May’s Legacy Will Be that She Nearly Killed Brexit

1,300 – a number that might not mean much to you, but if you are an ex-Conservative councillor like me who lost their seat this year, it will mean an awful lot. This year, the Tories lost more than 1,300 councillors, which described as the Conservatives’ worst local election defeat since 1995.

Furthermore, Britain had to participate in the European elections, something our former Prime Minister promised would not happen, and the Brexit Party won 29 MEPs out of a total of 72. Many Tory activists proudly boasted that they voted for them in protest at Theresa May’s dismal performance in her negotiations with the EU. Her legacy will be that her premiership nearly killed Brexit.

When she came to power, May emerged as the compromise candidate who could unite both sides of the party. With Labour in an utter shambles, she had a golden opportunity to also unite the country behind her original Brexit plan. The UK could have left the EU on March 29th 2019. Her predecessor, Cameron, left her in an unenviable position and it was clear he made no contingency plans for all the EU Referendum’s possible outcomes. But the new Prime Minister appeared to have a plan when she made her Lancaster House speech. Her vision included a free trade deal with Brussels, guaranteeing EU citizens’ rights, ending the European Court of Justice’s (ECJ) jurisdiction, creating a ‘Global Britain’ by negotiating trade deals throughout the world, and ending the free movement of people. Even Nigel Farage could not believe a British politician was uttering these words.

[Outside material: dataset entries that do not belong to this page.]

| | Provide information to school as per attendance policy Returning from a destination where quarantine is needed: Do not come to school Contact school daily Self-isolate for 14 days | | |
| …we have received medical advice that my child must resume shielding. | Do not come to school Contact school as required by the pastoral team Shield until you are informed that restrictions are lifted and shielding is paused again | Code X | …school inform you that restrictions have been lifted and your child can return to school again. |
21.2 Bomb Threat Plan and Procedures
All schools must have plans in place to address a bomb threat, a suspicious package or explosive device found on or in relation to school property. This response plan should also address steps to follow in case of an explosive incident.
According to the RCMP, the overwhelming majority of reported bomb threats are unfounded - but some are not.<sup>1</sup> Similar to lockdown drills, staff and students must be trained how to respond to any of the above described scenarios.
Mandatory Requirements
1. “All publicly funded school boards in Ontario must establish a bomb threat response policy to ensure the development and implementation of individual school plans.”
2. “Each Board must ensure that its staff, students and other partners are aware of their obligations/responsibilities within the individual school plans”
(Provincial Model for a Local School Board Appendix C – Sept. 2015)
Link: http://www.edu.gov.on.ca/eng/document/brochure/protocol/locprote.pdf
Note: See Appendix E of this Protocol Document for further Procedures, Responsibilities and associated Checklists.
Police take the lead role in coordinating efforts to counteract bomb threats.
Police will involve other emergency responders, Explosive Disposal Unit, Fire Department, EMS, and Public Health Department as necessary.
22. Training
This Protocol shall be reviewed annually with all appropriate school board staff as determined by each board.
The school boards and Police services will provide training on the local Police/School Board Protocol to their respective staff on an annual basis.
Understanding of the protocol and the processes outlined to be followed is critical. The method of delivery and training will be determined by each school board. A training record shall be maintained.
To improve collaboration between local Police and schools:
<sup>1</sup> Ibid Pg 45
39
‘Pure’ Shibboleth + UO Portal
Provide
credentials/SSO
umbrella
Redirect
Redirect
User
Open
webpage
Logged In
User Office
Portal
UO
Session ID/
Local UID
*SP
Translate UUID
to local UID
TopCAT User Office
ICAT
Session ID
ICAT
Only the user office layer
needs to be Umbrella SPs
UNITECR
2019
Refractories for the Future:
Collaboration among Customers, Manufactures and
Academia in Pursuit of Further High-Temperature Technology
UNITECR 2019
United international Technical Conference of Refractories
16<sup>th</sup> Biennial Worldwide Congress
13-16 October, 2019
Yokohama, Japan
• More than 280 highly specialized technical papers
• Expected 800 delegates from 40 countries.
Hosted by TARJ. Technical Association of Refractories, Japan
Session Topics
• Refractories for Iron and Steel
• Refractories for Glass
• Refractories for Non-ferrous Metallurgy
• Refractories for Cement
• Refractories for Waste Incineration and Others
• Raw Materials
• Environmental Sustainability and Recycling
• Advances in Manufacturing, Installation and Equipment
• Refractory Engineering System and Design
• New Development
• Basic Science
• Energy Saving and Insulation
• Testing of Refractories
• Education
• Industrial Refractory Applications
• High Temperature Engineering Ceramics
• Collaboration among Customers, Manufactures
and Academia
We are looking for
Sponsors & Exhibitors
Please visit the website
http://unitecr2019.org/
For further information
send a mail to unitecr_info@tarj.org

To be fair, anyone in her position would have called a general election given what the polls were saying. May’s ideology was different to Cameron’s, and she needed a mandate to pursue new policies like reintroducing grammar schools. However, the way she handled the election was appalling. The former Prime Minister was complacent. She spouted the ‘strong and stable’ mantra, but failed to muster the courage to battle Corbyn during the 2017 General Election Leadership Debate. Instead, Amber Rudd was left to step in. A series of campaign blunders and policy errors forced the Tories to lose ground to Labour, and the government lost their majority.

In hindsight, May should have focused on preparing for all Brexit outcomes instead of fighting an election. She said from the beginning that ‘no deal is better than a bad deal’, but no slogan of hers summarises her duplicitous and deceitful nature better than this one. The election was nothing more than a distraction to prove that the government failed to plan for leaving the EU. May never wanted a no-deal Brexit. In fact, given how she behaved after the election, it is doubtful she ever wanted it at all.

Her Withdrawal Agreement (WA) was a stitch-up designed to reduce Britain to the status of an EU colony, which is far worse than EU membership. Whilst the WA ended the UK’s participation in the CAP and the CFP, and ended the free movement of people, it failed to understand the comprehensive reasons why so many people voted to leave. May’s deal ensured the ECJ retained its jurisdiction over the UK, it kept this country tied to ‘a customs union’, which would have prohibited Britain’s ability to trade globally, and it was designed to sacrifice Northern Ireland to prevent a ‘hard Irish border.’ This is despite the fact that the Conservatives depended upon DUP votes to survive following the 2017 election.

Whilst many admire determination in a person, for May, this turned into stubbornness. Instead of sticking to her Lancaster House speech, she betrayed her own words and tried to appease all sides of the House of Commons with her WA. She pleased nobody. Instead of preparing for no-deal, the former Tory leader pushed through a plan that would never have worked and contradicted her own red lines. Britain failed to leave the EU on March 29th, no-deal never happened, this country participated in the European elections, and she was forced to flirt with a second referendum. May said she would never allow any of this to happen. Instead of defeating Farage, she allowed for his resurrection and brought about the Brexit Party’s existence. It is no wonder the Tories’ humiliating local and European election defeats happened this year.

There are many other aspects of her awful premiership that deserve individual columns, like her sacking of Gavin Williamson, her expansion of the nanny state and the way she has ensured that future governments are now committed to her target of eradicating all carbon emissions by 2050. But her inability to solve the biggest constitutional crisis this country has faced for a long time will forever tarnish May’s place in history. Actions speak louder than words, and hers revealed she never wanted Brexit. The new Prime Minister must make leaving the EU an immediate priority. The Maybot nearly destroyed the Tories by failing to solve it, and if her successor does not, the Conservative Party will be wiped out in the longer term.